La culture du résultat, aujourd'hui mise en
avant pour justifier sa rationalité, redouble ce
passage en abstraction : la politique du chiffre
que revendique Nicolas Sarkozy, et que mettent
en oeuvre ses ministres successifs, se donne en
effet des quotas d'expulsions définis a priori,
indépendamment des réalités humaines dont elle
traite. Sans doute nos gouvernants prétendent-ils
humaniser leur politique en plaçant la logique
du chiffre, non sans contradiction, sous le
signe du «cas par cas» : ainsi, l'évaluation des
situations est laissée à la discrétion des préfets.
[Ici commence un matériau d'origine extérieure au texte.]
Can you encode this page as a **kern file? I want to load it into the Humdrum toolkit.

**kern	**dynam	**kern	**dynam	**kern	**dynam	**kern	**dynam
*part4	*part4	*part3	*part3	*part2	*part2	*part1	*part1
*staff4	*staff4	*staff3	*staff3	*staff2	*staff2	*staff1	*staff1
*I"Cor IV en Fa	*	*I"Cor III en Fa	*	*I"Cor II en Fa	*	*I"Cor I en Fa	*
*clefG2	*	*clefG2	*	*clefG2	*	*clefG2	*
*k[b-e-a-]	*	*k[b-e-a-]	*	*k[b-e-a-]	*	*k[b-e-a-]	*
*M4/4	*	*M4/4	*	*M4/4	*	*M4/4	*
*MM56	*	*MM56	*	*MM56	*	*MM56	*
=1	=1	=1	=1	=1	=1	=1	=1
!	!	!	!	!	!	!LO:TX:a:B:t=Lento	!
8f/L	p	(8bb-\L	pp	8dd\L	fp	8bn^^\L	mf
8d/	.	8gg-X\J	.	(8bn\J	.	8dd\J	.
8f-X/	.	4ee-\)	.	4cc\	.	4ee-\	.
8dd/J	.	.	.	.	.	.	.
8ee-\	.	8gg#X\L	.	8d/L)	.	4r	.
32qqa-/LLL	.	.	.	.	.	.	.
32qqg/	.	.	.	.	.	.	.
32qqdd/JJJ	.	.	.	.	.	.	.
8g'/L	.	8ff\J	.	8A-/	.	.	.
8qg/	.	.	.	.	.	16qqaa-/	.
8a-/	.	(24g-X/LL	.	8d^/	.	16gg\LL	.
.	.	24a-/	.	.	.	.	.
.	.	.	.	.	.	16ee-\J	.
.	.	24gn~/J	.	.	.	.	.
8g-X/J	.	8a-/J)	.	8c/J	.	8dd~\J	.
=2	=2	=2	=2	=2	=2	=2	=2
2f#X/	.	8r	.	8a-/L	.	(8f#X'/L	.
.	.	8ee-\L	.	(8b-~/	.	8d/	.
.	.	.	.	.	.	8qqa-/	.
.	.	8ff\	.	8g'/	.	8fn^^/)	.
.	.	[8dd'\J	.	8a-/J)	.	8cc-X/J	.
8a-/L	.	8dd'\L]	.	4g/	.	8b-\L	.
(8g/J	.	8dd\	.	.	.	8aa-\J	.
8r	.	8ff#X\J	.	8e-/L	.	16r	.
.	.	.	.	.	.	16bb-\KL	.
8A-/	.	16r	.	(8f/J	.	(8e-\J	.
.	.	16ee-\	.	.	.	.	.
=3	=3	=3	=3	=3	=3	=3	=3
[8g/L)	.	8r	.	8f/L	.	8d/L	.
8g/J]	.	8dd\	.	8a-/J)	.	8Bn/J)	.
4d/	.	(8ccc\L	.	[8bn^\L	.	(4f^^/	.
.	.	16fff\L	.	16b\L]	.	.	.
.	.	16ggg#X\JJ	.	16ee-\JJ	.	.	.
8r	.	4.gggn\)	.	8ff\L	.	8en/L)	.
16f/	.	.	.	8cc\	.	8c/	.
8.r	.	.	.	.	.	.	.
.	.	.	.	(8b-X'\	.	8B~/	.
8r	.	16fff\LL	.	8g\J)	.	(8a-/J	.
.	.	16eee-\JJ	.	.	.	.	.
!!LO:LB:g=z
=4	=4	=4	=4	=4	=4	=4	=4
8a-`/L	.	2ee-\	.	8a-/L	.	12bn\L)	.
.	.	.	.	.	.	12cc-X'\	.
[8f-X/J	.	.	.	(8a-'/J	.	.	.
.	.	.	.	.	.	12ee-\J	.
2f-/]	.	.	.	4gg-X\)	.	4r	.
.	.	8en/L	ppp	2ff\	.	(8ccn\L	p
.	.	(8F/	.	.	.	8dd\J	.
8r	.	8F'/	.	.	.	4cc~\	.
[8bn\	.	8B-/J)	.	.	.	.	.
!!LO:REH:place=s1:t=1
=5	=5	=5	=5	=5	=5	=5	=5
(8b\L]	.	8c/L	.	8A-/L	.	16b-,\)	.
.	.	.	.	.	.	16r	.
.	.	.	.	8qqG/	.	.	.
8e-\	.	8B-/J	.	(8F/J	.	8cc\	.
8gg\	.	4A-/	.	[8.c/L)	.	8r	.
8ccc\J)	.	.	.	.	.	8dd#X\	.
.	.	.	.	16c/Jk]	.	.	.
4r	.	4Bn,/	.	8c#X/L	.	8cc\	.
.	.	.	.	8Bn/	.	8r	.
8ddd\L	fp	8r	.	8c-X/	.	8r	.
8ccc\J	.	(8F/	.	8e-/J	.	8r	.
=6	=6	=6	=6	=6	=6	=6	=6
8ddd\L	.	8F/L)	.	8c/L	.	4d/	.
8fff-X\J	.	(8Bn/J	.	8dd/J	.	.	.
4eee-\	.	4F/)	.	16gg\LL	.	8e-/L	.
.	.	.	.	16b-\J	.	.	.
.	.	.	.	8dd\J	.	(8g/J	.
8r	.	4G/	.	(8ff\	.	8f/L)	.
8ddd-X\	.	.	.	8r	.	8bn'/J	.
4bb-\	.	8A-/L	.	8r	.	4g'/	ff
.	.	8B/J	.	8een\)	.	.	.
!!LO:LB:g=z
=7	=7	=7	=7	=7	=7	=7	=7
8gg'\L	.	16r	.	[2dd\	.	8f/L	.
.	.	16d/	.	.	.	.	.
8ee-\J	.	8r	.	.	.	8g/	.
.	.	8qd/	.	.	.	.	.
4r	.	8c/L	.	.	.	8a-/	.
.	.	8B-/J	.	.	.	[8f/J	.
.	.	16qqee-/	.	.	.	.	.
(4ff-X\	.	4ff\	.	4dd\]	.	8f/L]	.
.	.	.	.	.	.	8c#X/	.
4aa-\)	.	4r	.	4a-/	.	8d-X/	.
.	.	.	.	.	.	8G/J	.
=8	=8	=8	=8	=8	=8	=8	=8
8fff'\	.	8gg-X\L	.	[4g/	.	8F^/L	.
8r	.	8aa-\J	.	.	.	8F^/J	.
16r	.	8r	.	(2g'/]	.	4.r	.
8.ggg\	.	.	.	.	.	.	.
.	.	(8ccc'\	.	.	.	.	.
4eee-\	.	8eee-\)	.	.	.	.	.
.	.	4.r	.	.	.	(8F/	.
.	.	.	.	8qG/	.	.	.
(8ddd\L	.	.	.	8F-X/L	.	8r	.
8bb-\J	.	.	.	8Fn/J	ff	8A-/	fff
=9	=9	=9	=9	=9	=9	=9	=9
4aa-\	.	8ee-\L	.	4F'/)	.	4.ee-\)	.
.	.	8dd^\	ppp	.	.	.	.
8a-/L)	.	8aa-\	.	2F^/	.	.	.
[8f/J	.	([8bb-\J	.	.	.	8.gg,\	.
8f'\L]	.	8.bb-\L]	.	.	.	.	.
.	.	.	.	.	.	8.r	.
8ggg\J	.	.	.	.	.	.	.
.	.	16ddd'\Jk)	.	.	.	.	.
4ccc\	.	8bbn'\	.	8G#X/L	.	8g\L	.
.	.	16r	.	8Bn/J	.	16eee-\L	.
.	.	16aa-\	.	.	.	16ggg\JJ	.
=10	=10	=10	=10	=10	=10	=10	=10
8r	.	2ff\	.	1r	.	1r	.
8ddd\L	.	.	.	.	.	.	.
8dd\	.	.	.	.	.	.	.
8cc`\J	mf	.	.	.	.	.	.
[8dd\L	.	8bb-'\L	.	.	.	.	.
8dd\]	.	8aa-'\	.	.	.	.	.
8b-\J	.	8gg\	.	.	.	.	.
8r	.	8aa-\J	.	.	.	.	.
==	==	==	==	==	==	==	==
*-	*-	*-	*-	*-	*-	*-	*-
Si une telle individualisation ne fait que renforcer
un sentiment d'arbitraire, et si les sans-papiers
restent broyés dans la machine administrative,
cette politique n'en a pas moins un visage, ou plutôt
deux, en miroir : le cas par cas renvoie face à face des
figures singulières de préfets et de sans-papiers. Alors
que l'État réduit les immigrés à un problème, ce livre
s'attache à donner chair à des «cas» en restituant
leurs histoires propres. Pour autant, la bureaucratie
n'est pas qu'une froide abstraction ; les préfets lui
donnent leur visage, et leur nom. Sans doute les
portraits de ces hauts fonctionnaires sont-ils moins
divers que ceux des sans-papiers ; mais ils ne peuvent
s'effacer derrière la logique d'État : le «cas par cas»
interdit de les voir comme de simples exécutants.
Aux sans-papiers, objets d'une mécanique
politique, cet ouvrage rend donc leur qualité de
sujets. Aux préfets, qui sont au premier chef les
acteurs de cette politique, il rappelle aussi leur
responsabilité personnelle devant l'histoire.